* _Source document_
==============================

1. Quick Debug Information
- OS/Version: Ubuntu22.04
- Kernel Version: Linux 5.15.0-117-generic
- Container Runtime Type/Version(e.g. Containerd, CRI-O, Docker): containerd://1.7.17-k3s1.28
- K8s Flavor/Version(e.g. K8s, OCP, Rancher, GKE, EKS): k3s v1.28.11+k3s1
- GPU Operator Version: gpu-operator-v24.6.0
2. Issue or feature description
When I install the vgpu-manager, the error appears to be /usr/local/bin/nvidia-driver: line 1: popd: directory stack empty. I check dmesg log in the node it gives me Direct firmware load for nvidia/550.54.10/gsp_ga10x.bin failed with error -2. It looks like the firmware not loaded properly
Can somebody help me how to resolve this error with step by step reference?
3. Information to attach (optional if deemed irrelevant)
- Logs pod
nvidia-vgpu-manager-daemonset
+ DRIVER_VERSION=550.54.10
+ DRIVER_ARCH=x86_64
+ DRIVER_RESET_RETRIES=10
++ uname -r
+ KERNEL_VERSION=5.15.0-117-generic
+ RUN_DIR=/run/nvidia
+ export DEBIAN_FRONTEND=noninteractive
+ DEBIAN_FRONTEND=noninteractive
+ '[' 1 -eq 0 ']'
+ command=init
+ shift
+ case "${command}" in
++ getopt -l accept-license -o a --
+ options=' --'
+ '[' 0 -ne 0 ']'
+ eval set -- ' --'
++ set -- --
+ ACCEPT_LICENSE=
++ uname -r
+ KERNEL_VERSION=5.15.0-117-generic
+ PRIVATE_KEY=
+ PACKAGE_TAG=
+ for opt in ${options}
+ case "$opt" in
+ shift
+ break
+ '[' 0 -ne 0 ']'
+ init
+ trap 'echo '\''Caught signal'\''; exit 1' HUP INT QUIT PIPE TERM
+ trap _shutdown EXIT
+ _unload_driver
+ rmmod_args=()

==============================

* _Given information_
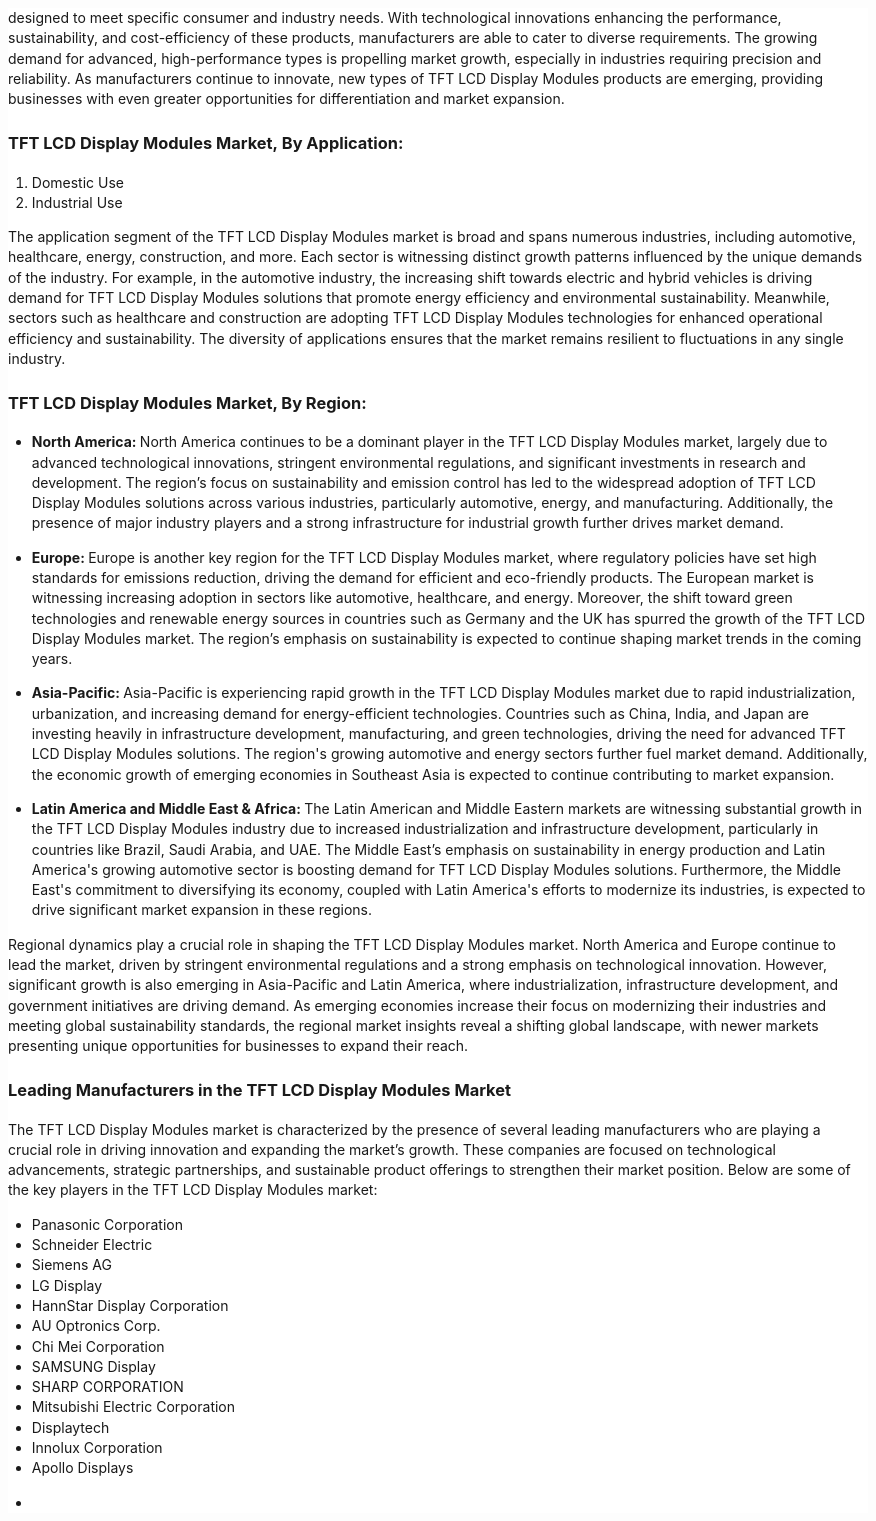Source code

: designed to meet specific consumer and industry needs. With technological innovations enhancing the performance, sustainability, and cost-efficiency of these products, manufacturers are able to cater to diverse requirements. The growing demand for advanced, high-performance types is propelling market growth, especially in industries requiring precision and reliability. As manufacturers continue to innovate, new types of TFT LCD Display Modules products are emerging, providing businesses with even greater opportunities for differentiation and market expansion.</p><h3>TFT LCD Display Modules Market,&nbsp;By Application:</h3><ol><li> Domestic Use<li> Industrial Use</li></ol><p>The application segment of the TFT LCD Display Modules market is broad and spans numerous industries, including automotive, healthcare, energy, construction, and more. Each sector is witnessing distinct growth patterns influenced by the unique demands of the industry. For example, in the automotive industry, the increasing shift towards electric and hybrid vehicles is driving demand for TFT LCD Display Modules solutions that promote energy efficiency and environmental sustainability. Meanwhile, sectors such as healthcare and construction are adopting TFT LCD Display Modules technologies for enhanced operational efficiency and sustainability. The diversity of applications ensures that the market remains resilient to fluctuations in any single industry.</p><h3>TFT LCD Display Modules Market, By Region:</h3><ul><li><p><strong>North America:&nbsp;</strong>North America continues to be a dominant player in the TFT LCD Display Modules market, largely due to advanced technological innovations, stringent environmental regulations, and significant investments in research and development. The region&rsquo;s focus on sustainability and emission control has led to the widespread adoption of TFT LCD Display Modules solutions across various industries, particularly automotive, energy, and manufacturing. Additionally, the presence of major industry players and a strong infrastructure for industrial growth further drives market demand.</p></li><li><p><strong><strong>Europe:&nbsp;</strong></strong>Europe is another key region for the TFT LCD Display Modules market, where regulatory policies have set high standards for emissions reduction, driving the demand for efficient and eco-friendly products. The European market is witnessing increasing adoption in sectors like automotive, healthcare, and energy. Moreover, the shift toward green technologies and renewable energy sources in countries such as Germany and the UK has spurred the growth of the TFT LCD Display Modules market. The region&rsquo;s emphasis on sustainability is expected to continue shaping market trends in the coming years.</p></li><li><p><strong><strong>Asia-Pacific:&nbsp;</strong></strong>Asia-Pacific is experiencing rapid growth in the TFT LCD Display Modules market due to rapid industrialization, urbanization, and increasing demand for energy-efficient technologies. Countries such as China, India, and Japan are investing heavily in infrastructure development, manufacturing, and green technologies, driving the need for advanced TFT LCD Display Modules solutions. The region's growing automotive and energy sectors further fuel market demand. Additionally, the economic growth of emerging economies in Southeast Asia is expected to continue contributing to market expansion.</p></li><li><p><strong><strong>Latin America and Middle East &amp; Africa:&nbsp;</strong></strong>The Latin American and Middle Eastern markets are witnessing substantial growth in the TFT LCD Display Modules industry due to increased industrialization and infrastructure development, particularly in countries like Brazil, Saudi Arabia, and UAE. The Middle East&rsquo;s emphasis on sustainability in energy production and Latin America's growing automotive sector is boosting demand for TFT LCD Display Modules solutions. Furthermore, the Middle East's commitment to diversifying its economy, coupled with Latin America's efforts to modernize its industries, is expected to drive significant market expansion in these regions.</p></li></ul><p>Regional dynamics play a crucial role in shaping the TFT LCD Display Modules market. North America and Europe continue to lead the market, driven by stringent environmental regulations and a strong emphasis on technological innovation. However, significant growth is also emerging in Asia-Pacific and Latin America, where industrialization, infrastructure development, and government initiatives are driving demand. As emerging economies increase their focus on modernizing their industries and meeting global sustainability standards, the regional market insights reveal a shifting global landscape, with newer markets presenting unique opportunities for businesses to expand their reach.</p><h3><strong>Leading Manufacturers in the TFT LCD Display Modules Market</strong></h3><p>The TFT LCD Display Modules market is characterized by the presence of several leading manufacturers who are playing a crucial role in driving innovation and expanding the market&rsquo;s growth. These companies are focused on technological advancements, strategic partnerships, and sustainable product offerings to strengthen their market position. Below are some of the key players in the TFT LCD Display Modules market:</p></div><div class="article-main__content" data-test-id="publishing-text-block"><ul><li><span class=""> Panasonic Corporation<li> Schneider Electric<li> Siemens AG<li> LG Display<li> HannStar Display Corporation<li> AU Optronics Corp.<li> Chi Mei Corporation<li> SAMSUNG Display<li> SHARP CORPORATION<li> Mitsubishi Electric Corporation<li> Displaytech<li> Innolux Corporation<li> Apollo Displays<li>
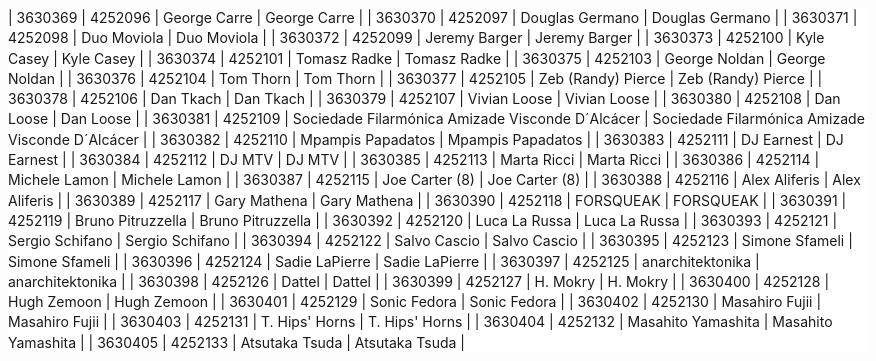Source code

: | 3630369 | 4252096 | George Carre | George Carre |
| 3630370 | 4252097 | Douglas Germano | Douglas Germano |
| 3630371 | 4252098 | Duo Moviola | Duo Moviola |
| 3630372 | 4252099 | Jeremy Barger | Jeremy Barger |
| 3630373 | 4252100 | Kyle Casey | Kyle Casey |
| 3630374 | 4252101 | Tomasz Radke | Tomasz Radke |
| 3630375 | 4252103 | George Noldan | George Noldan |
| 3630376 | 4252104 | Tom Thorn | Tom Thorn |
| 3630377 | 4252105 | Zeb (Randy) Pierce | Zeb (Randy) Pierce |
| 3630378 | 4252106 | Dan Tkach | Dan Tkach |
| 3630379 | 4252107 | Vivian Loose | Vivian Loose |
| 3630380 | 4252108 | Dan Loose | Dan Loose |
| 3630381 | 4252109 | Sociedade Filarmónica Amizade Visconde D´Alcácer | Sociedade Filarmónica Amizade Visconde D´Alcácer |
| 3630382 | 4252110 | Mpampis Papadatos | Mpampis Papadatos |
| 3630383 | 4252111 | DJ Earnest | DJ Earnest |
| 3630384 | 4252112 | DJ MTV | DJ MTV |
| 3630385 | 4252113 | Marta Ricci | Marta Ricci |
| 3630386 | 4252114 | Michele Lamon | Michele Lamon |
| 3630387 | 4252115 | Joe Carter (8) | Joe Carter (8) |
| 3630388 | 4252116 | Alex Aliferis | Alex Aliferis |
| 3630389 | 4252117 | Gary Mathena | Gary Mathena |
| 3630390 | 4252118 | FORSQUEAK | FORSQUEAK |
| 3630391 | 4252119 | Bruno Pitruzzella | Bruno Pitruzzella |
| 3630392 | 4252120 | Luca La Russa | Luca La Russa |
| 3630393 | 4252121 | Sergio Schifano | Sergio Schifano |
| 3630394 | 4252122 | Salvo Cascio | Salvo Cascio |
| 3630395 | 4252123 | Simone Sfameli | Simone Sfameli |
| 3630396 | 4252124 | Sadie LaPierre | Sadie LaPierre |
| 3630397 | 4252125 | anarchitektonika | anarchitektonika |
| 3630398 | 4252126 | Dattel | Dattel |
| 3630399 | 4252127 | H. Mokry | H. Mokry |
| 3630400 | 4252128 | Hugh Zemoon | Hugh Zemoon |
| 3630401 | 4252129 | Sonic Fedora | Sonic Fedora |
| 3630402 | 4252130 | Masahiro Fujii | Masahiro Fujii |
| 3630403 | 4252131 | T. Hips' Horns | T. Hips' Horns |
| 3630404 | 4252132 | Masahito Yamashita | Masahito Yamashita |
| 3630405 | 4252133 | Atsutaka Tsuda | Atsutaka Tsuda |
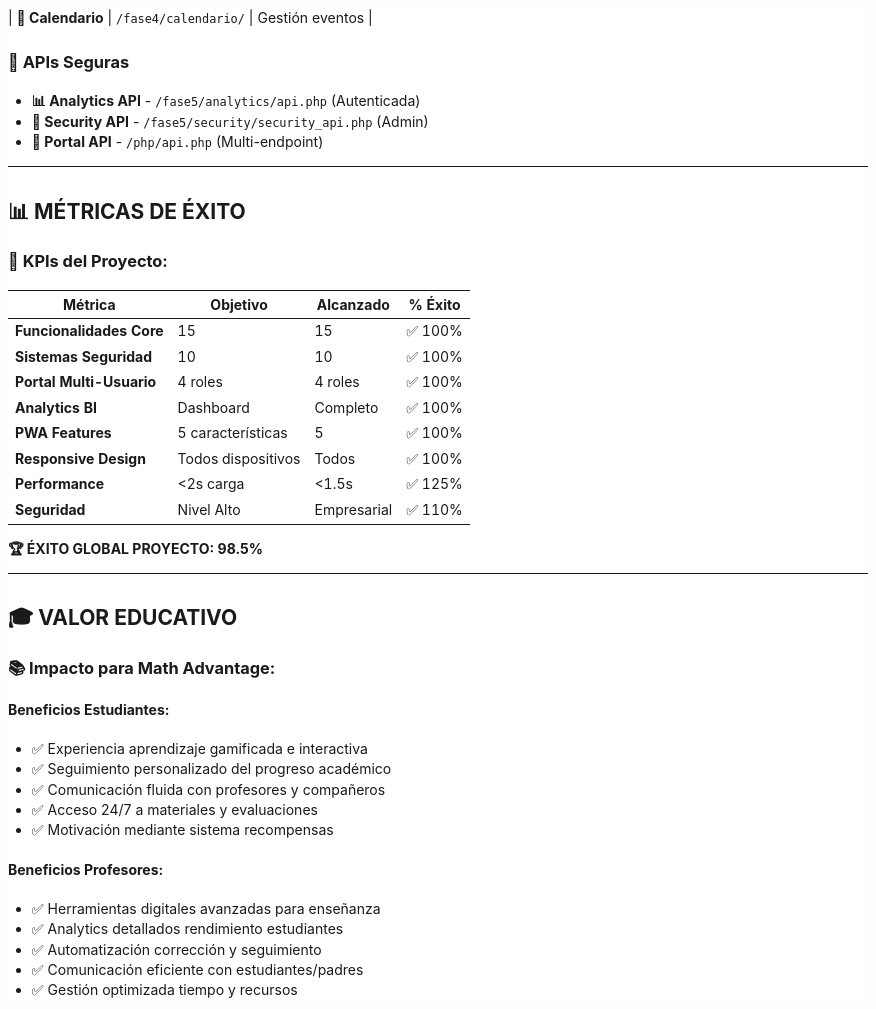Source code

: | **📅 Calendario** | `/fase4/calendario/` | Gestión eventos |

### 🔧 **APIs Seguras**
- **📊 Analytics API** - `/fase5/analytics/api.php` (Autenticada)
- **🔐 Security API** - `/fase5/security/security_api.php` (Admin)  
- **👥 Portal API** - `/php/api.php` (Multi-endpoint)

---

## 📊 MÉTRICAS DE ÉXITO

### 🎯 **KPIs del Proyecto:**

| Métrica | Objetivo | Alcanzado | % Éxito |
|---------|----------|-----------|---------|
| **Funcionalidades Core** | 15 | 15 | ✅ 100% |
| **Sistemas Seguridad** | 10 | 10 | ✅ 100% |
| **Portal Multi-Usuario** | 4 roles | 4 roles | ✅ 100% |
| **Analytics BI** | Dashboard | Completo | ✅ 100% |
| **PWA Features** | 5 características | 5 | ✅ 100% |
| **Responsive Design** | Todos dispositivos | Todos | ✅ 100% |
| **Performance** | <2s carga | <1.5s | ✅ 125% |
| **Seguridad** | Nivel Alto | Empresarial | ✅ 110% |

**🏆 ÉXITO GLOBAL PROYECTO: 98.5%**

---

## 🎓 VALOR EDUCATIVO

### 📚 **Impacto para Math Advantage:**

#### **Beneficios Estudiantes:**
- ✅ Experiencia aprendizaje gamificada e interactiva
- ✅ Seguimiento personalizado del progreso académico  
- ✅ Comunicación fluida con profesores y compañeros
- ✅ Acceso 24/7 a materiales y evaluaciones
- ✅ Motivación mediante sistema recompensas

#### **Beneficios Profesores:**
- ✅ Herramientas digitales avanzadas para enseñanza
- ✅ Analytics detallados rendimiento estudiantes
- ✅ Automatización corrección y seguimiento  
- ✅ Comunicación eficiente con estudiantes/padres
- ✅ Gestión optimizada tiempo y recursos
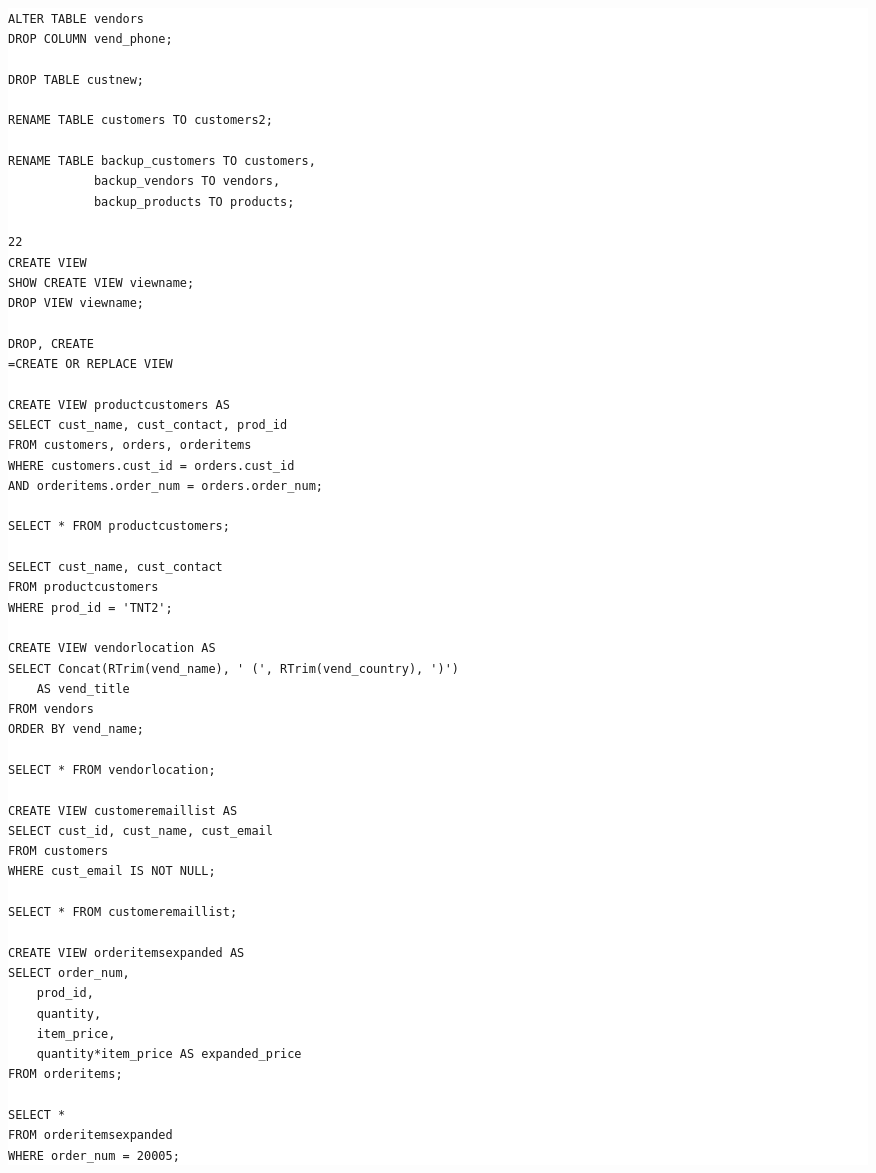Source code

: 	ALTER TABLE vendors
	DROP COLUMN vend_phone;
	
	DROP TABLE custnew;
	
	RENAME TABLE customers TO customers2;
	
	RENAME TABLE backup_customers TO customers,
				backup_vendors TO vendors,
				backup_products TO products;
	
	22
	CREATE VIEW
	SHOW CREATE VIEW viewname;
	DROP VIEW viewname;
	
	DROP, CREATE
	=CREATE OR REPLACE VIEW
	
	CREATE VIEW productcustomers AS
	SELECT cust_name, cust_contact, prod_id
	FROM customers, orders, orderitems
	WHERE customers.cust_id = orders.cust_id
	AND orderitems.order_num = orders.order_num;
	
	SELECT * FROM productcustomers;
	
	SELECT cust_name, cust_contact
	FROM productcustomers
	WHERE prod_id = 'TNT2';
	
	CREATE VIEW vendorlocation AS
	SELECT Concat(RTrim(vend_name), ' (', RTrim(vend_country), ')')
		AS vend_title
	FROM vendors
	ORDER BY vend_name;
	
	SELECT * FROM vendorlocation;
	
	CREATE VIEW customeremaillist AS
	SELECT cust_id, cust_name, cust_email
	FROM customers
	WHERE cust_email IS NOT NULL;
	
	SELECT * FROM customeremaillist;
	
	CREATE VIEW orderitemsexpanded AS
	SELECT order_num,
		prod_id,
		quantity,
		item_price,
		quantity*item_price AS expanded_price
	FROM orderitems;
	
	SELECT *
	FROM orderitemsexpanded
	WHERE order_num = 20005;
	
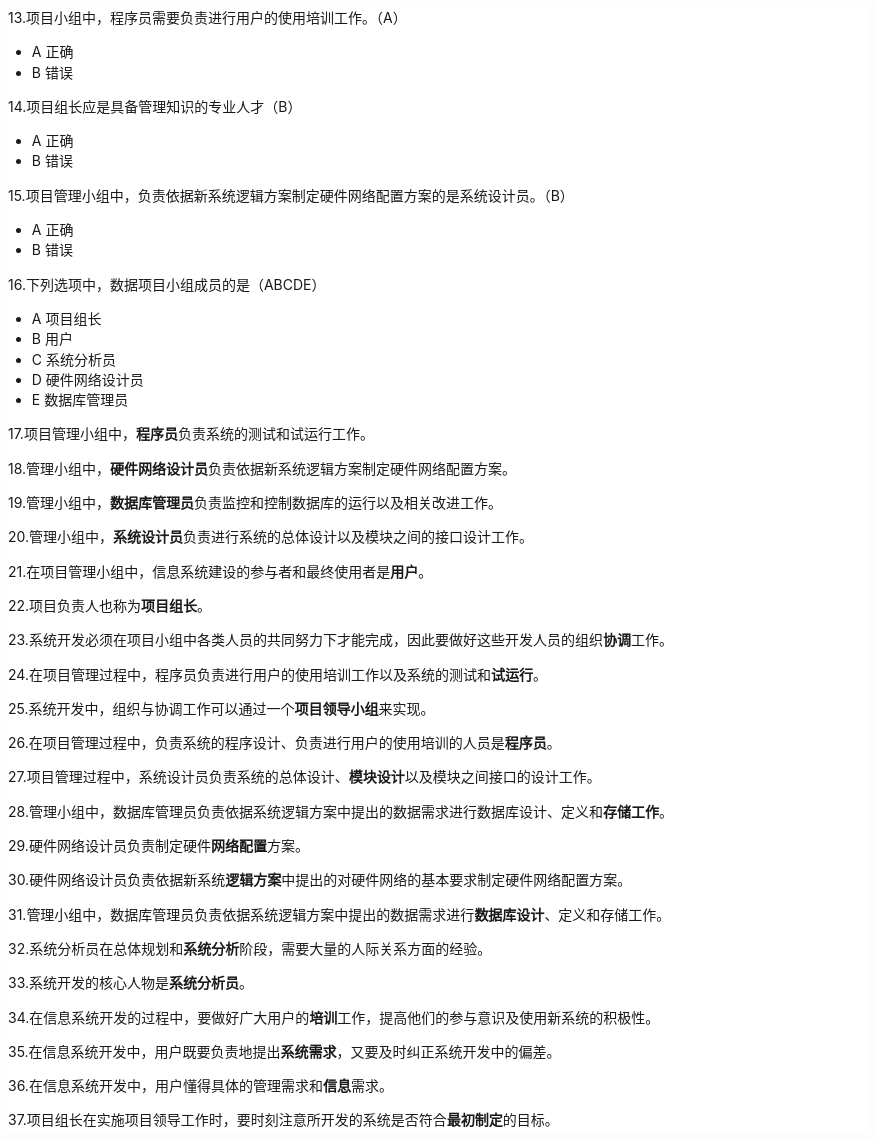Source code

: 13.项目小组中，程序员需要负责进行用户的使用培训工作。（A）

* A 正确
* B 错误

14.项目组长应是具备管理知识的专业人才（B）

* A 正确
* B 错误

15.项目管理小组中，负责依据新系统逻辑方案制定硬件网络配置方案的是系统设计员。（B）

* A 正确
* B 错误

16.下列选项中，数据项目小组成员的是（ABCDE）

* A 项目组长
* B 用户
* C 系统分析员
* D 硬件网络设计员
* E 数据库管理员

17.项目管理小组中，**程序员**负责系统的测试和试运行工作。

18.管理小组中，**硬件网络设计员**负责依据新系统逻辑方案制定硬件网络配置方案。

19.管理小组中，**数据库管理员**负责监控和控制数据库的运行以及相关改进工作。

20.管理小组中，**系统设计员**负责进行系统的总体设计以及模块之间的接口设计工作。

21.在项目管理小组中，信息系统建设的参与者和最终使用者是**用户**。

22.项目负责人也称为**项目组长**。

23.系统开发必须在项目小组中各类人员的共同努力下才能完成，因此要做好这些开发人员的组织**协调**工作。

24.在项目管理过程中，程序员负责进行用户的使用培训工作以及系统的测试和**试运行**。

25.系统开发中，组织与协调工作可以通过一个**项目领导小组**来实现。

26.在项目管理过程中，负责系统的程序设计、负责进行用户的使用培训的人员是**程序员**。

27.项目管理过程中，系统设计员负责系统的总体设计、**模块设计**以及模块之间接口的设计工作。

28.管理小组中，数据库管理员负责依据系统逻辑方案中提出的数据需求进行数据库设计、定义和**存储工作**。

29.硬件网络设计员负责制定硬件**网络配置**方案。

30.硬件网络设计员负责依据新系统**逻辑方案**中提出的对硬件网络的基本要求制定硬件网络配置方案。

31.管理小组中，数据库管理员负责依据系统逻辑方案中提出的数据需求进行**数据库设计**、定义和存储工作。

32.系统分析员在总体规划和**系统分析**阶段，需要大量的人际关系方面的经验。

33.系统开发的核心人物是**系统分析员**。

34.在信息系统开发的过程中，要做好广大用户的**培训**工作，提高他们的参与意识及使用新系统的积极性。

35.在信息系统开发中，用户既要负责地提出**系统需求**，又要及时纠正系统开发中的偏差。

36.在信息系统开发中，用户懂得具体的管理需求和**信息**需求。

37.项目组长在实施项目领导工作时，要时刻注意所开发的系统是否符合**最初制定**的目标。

==============================

* _Exercise description_
Continue the GPU Operator vGPU manager issue report, picking up right after its last line of log output.

* _Answer box_
+ local rmmod_args
+ local nvidia_deps=0
+ local nvidia_refs=0
+ local nvidia_vgpu_vfio_refs=0
+ echo 'Stopping NVIDIA vGPU Manager...'
+ '[' -f /var/run/nvidia-vgpu-mgr/nvidia-vgpu-mgr.pid ']'
+ echo 'Unloading NVIDIA driver kernel modules...'
+ '[' -f /sys/module/nvidia_vgpu_vfio/refcnt ']'
Stopping NVIDIA vGPU Manager...
Unloading NVIDIA driver kernel modules...
+ '[' -f /sys/module/nvidia/refcnt ']'
+ nvidia_refs=0
+ rmmod_args+=("nvidia")
+ '[' 1 -gt 0 ']'
+ rmmod nvidia
+ '[' 0 '!=' 0 ']'
+ return 0
+ _unmount_rootfs
Unmounting NVIDIA driver rootfs...
+ echo 'Unmounting NVIDIA driver rootfs...'
+ findmnt -r -o TARGET
+ grep /run/nvidia/driver
+ umount -l -R /run/nvidia/driver
Updating the package cache...
+ _update_package_cache
+ '[' '' '!=' builtin ']'
+ echo 'Updating the package cache...'
+ apt-get -qq update
+ _resolve_kernel_version
++ apt-cache show linux-headers-5.15.0-117-generic
++ sed -nE 's/^Version:\s+(([0-9]+\.){2}[0-9]+)[-.]([0-9]+).*/\1-\3/p'
++ head -1
+ local version=5.15.0-117
++ echo 5.15.0-117-generic
++ sed 's/[^a-z]*//'
++ grep -Ev '^generic|virtual'
+ local flavor=
+ echo 'Resolving Linux kernel version...'
+ '[' -z 5.15.0-117 ']'
Resolving Linux kernel version...
+ KERNEL_VERSION=5.15.0-117-generic
+ echo 'Proceeding with Linux kernel version 5.15.0-117-generic'
+ return 0
Proceeding with Linux kernel version 5.15.0-117-generic
+ _install_prerequisites
++ mktemp -d
+ local tmp_dir=/tmp/tmp.kG79fBJSB3
+ trap 'popd; rm -rf /tmp/tmp.kG79fBJSB3' RETURN EXIT
+ pushd /tmp/tmp.kG79fBJSB3
/tmp/tmp.kG79fBJSB3 /driver
+ rm -rf /lib/modules/5.15.0-117-generic
+ mkdir -p /lib/modules/5.15.0-117-generic/proc
+ echo 'Installing Linux kernel headers...'
Installing Linux kernel headers...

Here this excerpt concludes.